WHAT IS EXPECTED:
Count the lines in the entries below that contain the string "first", with case mattering, and reply with the number alone.

RECORDS:
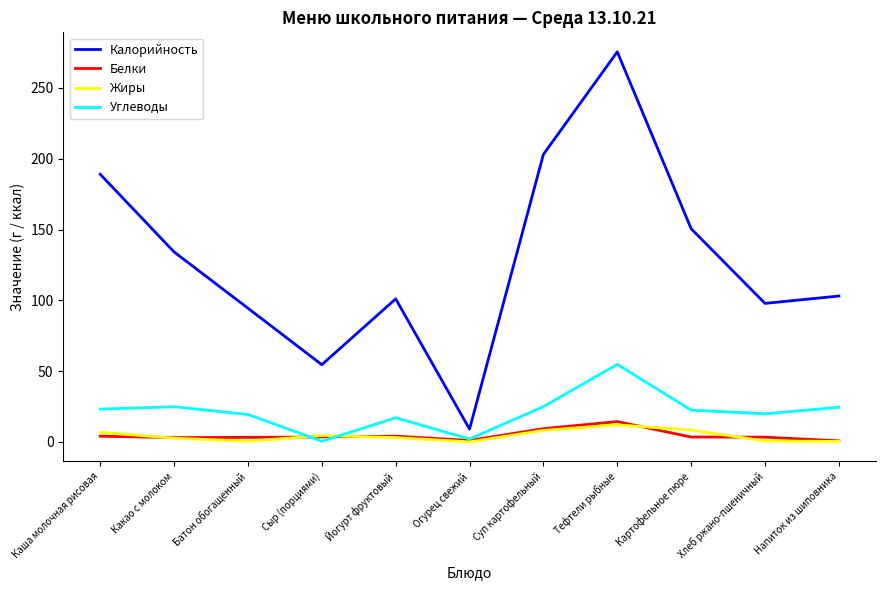

What position from the left is Суп картофельный?

7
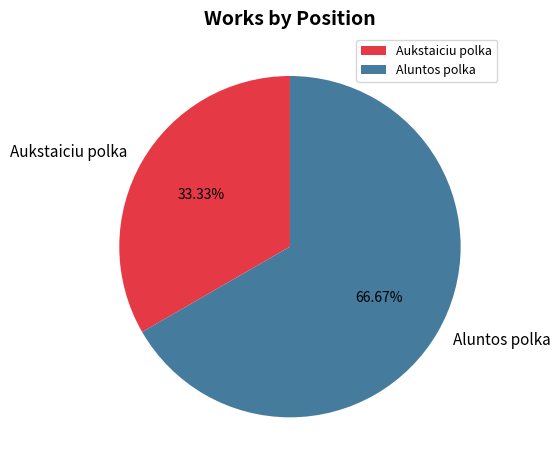

True or false: Aukstaiciu polka accounts for 46% of the total.

False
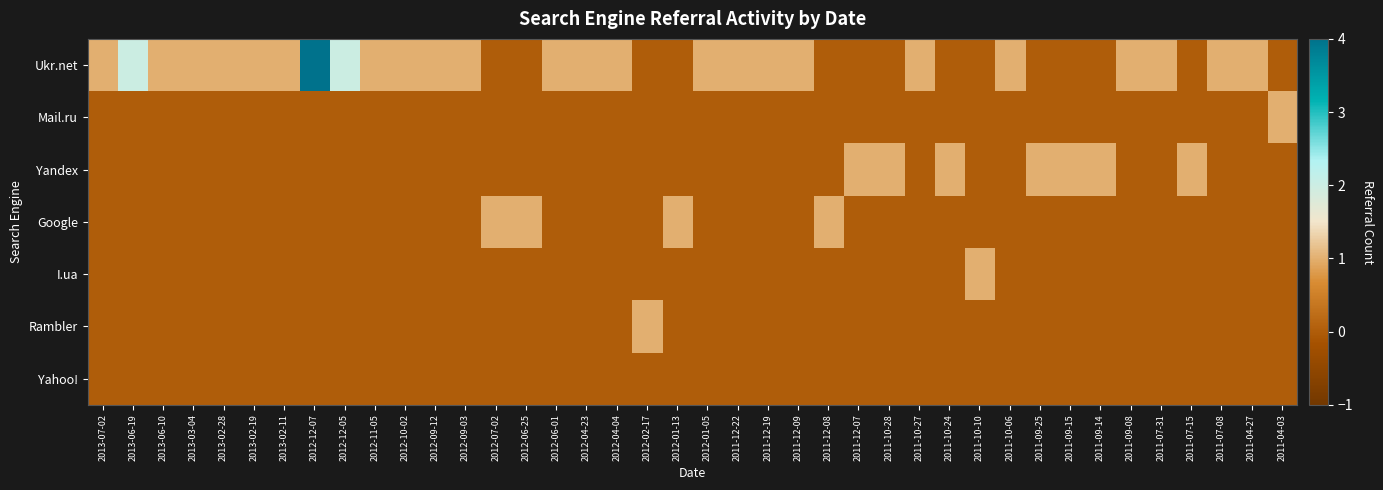

Which label corresponds to the smallest value in the chart?

2012-07-02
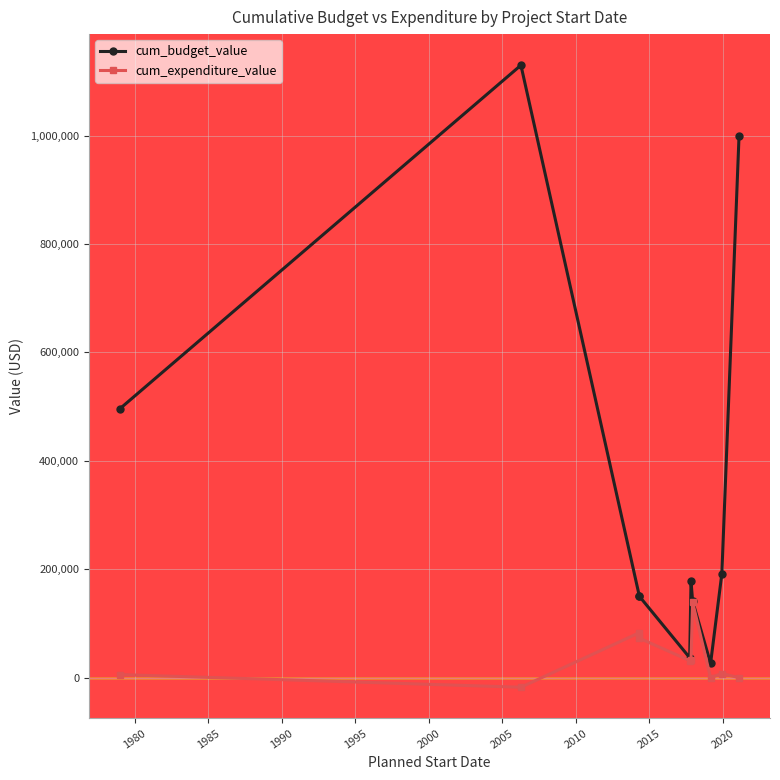

What is the sum of the cum_expenditure_value values at 2010 and 1985?

82990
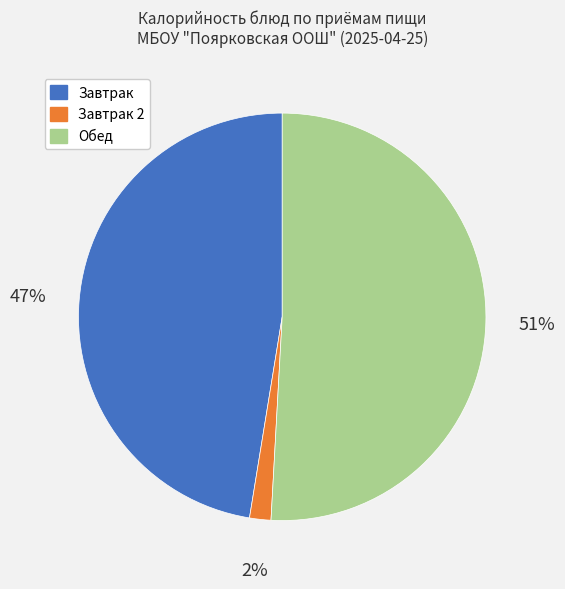

Is there a majority slice in this chart?

Yes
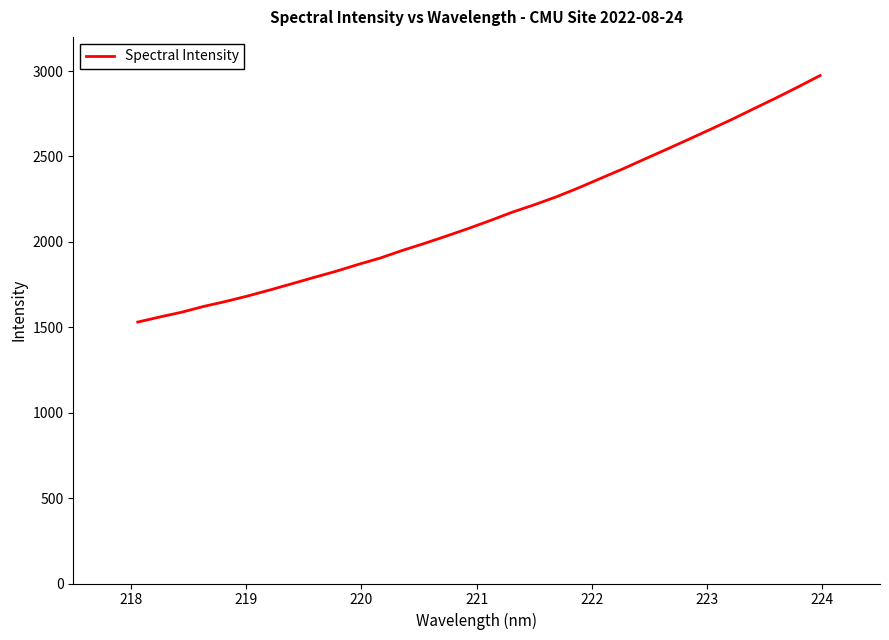

What is the greatest value displayed?

2973.8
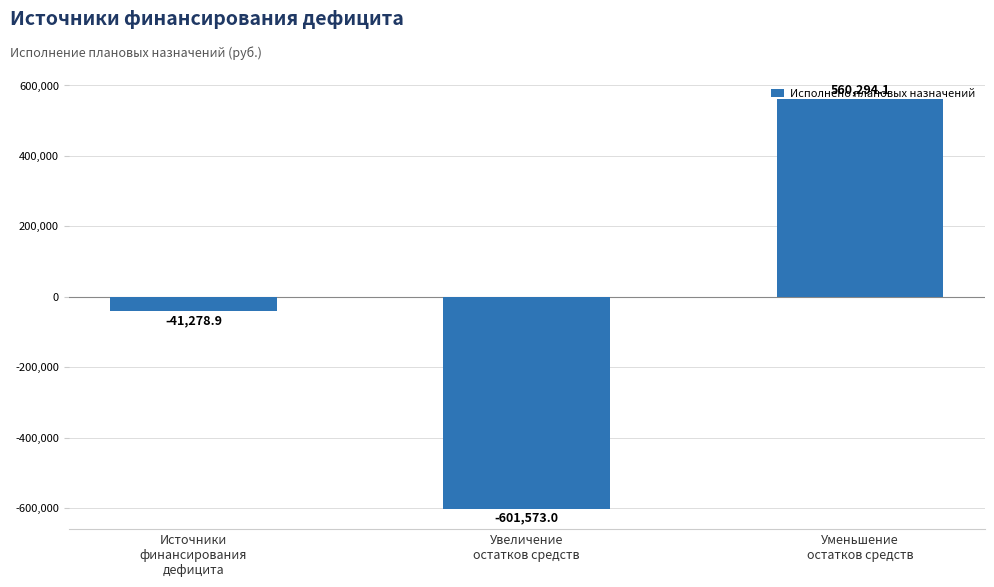

Where does the data first go above -41278?

Уменьшение
остатков средств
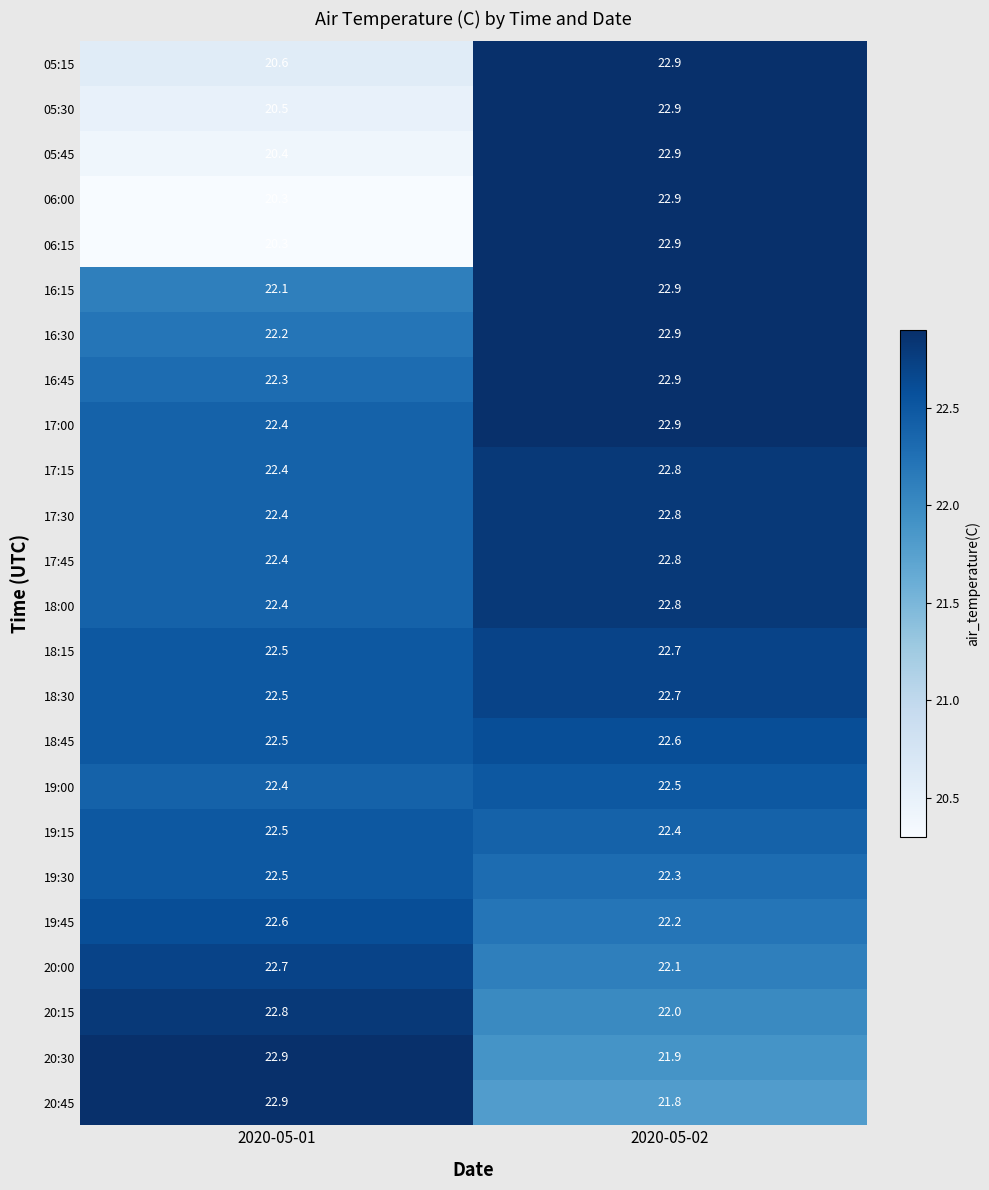

Is it true that 19:15 equals 12.2 at 2020-05-02?

False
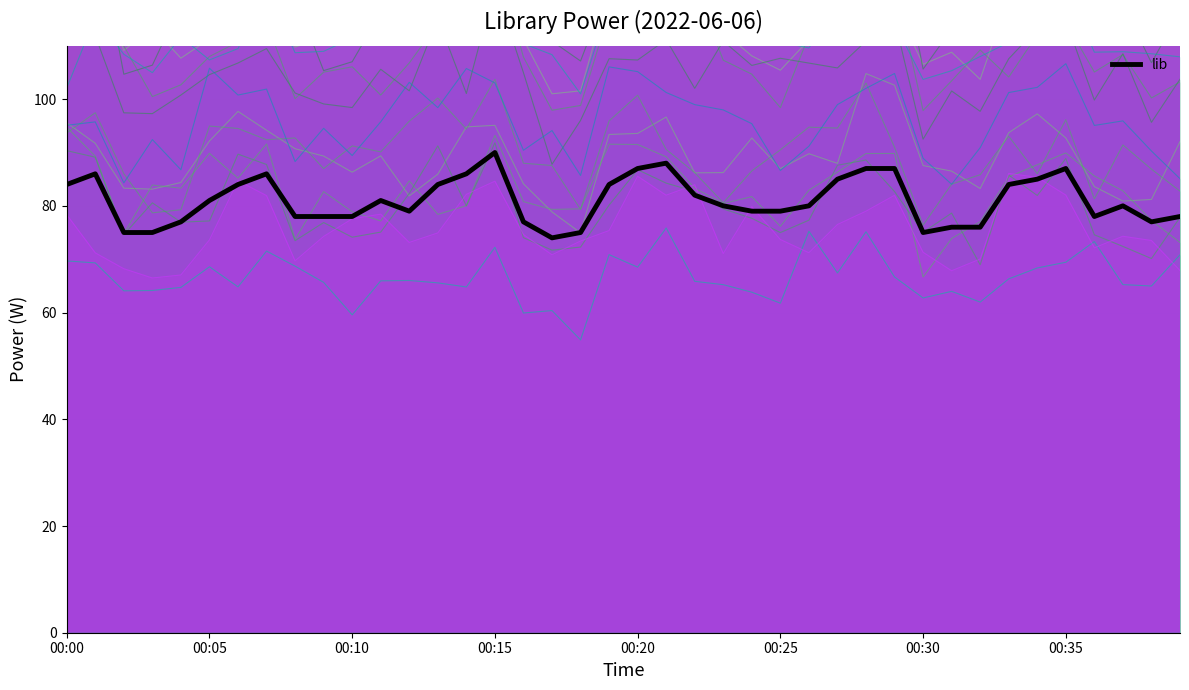

Where is the first local maximum?

00:01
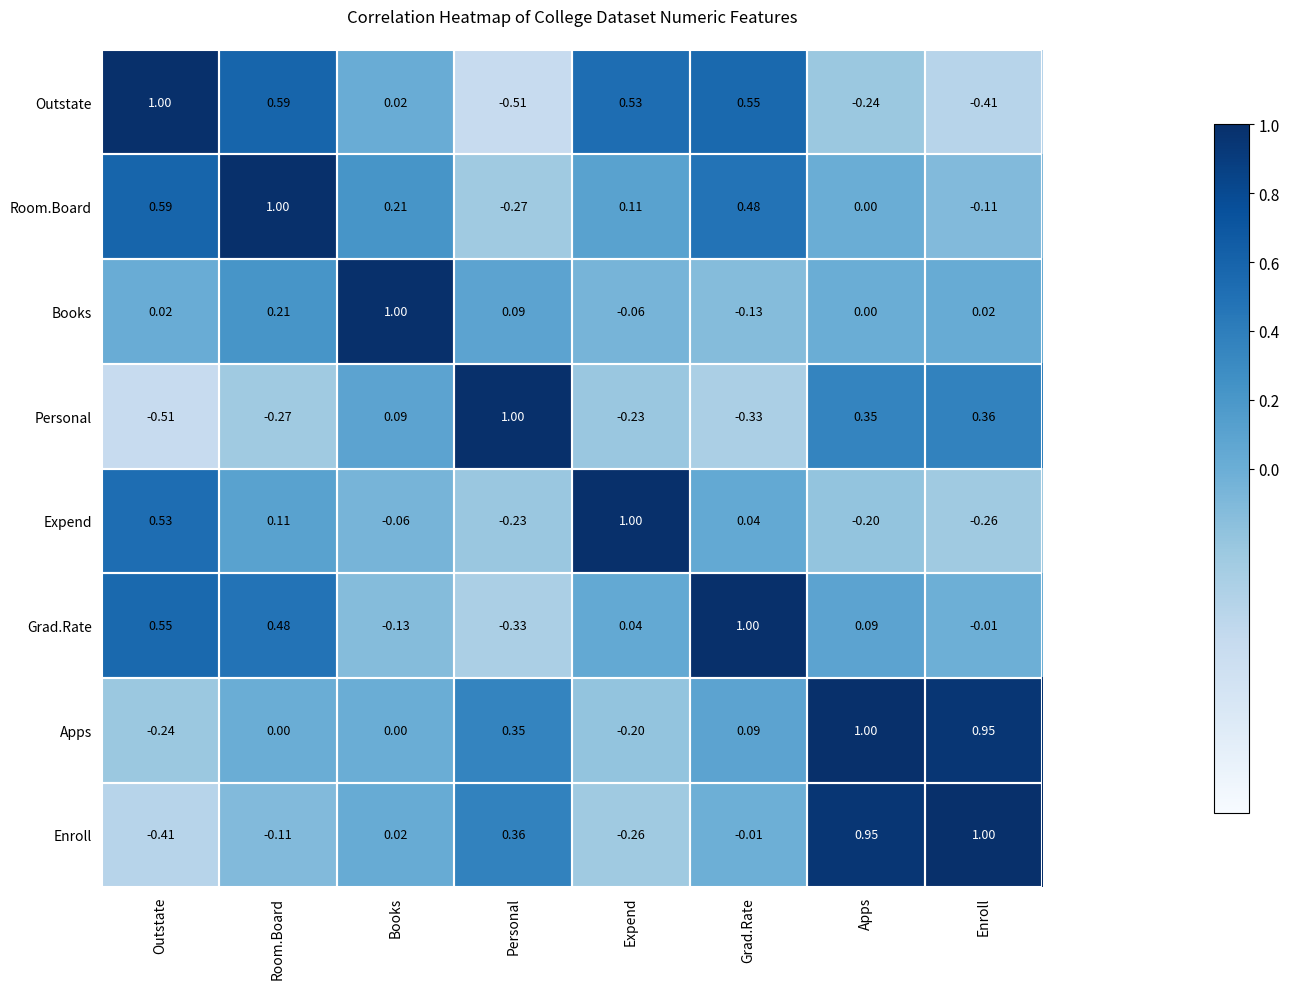

At which label does Room.Board first exceed 0?

Outstate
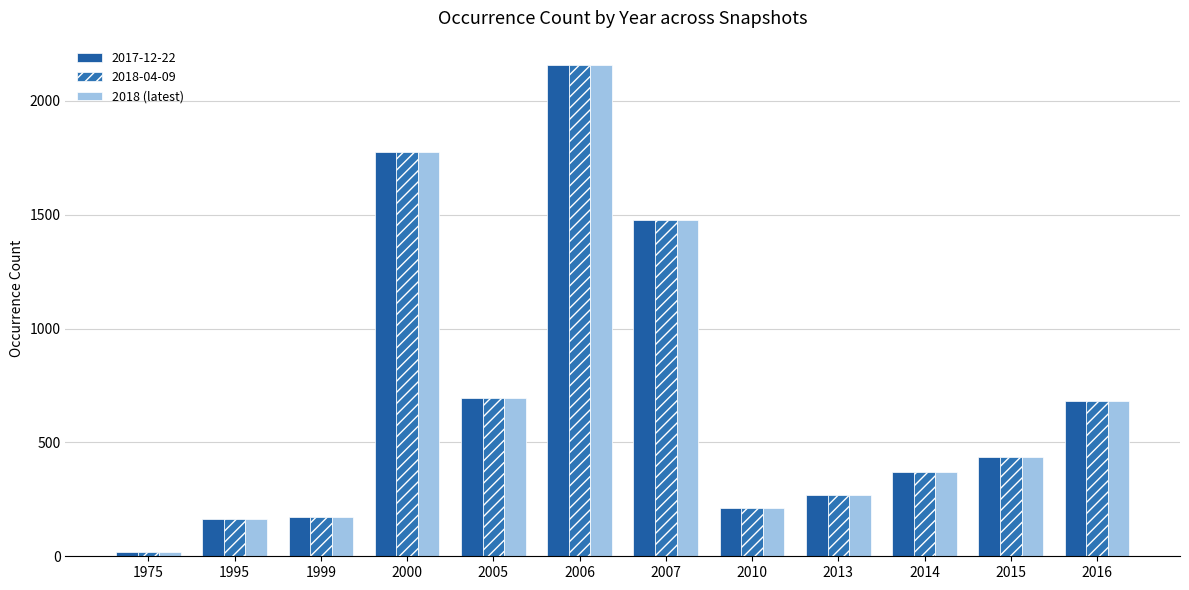

Which label corresponds to the largest value in the chart?

2006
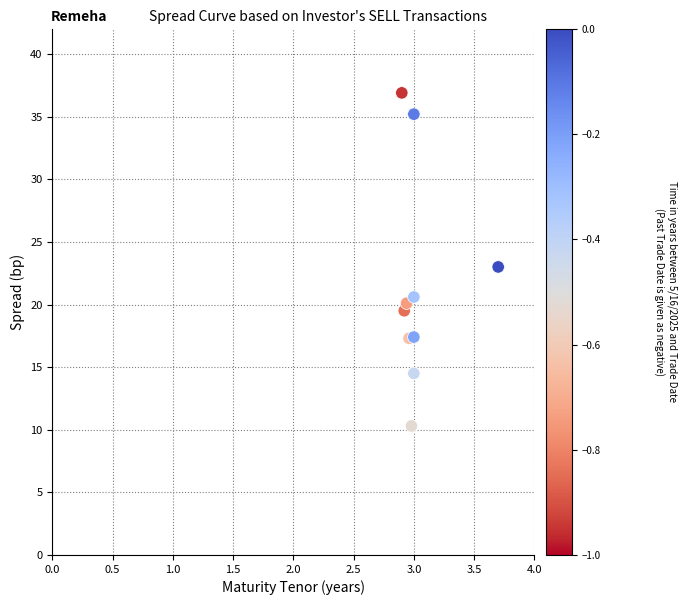

What is the average Y value?

21.5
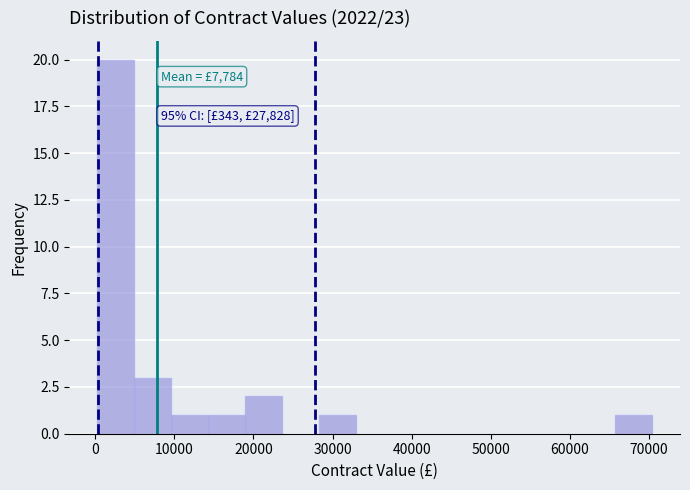

Over which range of the x-axis is the bar tallest?

0 to 5000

THE ANSWER:
3